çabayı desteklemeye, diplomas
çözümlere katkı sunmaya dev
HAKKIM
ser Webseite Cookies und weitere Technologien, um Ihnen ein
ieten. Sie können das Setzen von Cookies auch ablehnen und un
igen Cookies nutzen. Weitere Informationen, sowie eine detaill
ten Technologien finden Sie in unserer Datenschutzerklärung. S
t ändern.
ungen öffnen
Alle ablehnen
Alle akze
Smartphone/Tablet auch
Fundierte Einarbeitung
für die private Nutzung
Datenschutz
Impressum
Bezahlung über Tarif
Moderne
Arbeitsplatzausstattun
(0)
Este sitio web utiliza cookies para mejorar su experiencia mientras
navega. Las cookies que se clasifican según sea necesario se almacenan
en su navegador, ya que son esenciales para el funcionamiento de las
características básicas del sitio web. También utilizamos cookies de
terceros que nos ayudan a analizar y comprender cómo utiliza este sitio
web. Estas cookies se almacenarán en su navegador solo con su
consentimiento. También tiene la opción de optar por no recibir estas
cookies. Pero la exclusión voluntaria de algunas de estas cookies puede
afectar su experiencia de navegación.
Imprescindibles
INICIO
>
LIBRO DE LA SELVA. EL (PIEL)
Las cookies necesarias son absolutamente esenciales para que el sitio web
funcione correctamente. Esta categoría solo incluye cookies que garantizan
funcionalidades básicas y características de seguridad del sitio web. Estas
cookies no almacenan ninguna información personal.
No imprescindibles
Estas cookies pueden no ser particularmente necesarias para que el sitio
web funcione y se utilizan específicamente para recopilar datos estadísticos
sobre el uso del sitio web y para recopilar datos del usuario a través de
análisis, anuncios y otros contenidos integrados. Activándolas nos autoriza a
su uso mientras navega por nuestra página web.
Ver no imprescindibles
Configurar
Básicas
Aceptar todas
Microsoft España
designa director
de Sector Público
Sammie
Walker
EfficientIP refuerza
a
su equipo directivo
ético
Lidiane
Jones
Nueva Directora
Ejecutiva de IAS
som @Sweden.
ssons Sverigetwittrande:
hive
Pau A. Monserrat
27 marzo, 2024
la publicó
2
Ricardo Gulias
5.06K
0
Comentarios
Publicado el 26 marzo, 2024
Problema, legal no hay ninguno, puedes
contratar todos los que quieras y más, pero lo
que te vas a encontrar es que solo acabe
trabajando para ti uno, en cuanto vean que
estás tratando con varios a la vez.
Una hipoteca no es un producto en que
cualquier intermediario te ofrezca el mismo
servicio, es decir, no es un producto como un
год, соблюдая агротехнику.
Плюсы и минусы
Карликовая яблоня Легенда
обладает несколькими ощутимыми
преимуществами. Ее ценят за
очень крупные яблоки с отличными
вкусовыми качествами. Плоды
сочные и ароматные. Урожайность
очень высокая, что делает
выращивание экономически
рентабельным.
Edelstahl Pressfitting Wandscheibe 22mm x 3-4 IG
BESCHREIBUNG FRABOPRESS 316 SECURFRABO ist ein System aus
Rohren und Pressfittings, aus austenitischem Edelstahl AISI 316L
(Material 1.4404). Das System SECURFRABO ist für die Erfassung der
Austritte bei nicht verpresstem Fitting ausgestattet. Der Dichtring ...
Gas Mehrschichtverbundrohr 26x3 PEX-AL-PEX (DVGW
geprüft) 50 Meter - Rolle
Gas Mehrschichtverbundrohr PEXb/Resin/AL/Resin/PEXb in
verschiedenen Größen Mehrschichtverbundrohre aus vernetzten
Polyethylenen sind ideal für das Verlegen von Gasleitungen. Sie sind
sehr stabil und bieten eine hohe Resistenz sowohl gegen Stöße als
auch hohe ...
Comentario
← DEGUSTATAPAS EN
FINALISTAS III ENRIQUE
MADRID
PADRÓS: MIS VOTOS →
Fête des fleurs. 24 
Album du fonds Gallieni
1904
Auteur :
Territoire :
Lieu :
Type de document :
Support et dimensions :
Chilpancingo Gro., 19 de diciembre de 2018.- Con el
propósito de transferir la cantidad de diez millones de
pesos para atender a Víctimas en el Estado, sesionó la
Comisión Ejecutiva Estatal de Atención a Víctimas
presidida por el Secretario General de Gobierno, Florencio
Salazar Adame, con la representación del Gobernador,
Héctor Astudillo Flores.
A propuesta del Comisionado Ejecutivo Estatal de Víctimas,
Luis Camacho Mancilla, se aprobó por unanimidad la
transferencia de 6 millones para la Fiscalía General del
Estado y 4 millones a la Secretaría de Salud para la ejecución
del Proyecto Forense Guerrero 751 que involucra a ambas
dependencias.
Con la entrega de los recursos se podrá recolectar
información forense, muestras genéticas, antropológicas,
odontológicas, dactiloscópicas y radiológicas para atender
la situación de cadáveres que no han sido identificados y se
_ _ _ _
Problem to work on
Can you reproduce the entries word for word, everything from their very first line down to and including the line that contains "su equipo directivo"?

Solution to this problem
çabayı desteklemeye, diplomas
çözümlere katkı sunmaya dev
HAKKIM
ser Webseite Cookies und weitere Technologien, um Ihnen ein
ieten. Sie können das Setzen von Cookies auch ablehnen und un
igen Cookies nutzen. Weitere Informationen, sowie eine detaill
ten Technologien finden Sie in unserer Datenschutzerklärung. S
t ändern.
ungen öffnen
Alle ablehnen
Alle akze
Smartphone/Tablet auch
Fundierte Einarbeitung
für die private Nutzung
Datenschutz
Impressum
Bezahlung über Tarif
Moderne
Arbeitsplatzausstattun
(0)
Este sitio web utiliza cookies para mejorar su experiencia mientras
navega. Las cookies que se clasifican según sea necesario se almacenan
en su navegador, ya que son esenciales para el funcionamiento de las
características básicas del sitio web. También utilizamos cookies de
terceros que nos ayudan a analizar y comprender cómo utiliza este sitio
web. Estas cookies se almacenarán en su navegador solo con su
consentimiento. También tiene la opción de optar por no recibir estas
cookies. Pero la exclusión voluntaria de algunas de estas cookies puede
afectar su experiencia de navegación.
Imprescindibles
INICIO
>
LIBRO DE LA SELVA. EL (PIEL)
Las cookies necesarias son absolutamente esenciales para que el sitio web
funcione correctamente. Esta categoría solo incluye cookies que garantizan
funcionalidades básicas y características de seguridad del sitio web. Estas
cookies no almacenan ninguna información personal.
No imprescindibles
Estas cookies pueden no ser particularmente necesarias para que el sitio
web funcione y se utilizan específicamente para recopilar datos estadísticos
sobre el uso del sitio web y para recopilar datos del usuario a través de
análisis, anuncios y otros contenidos integrados. Activándolas nos autoriza a
su uso mientras navega por nuestra página web.
Ver no imprescindibles
Configurar
Básicas
Aceptar todas
Microsoft España
designa director
de Sector Público
Sammie
Walker
EfficientIP refuerza
a
su equipo directivo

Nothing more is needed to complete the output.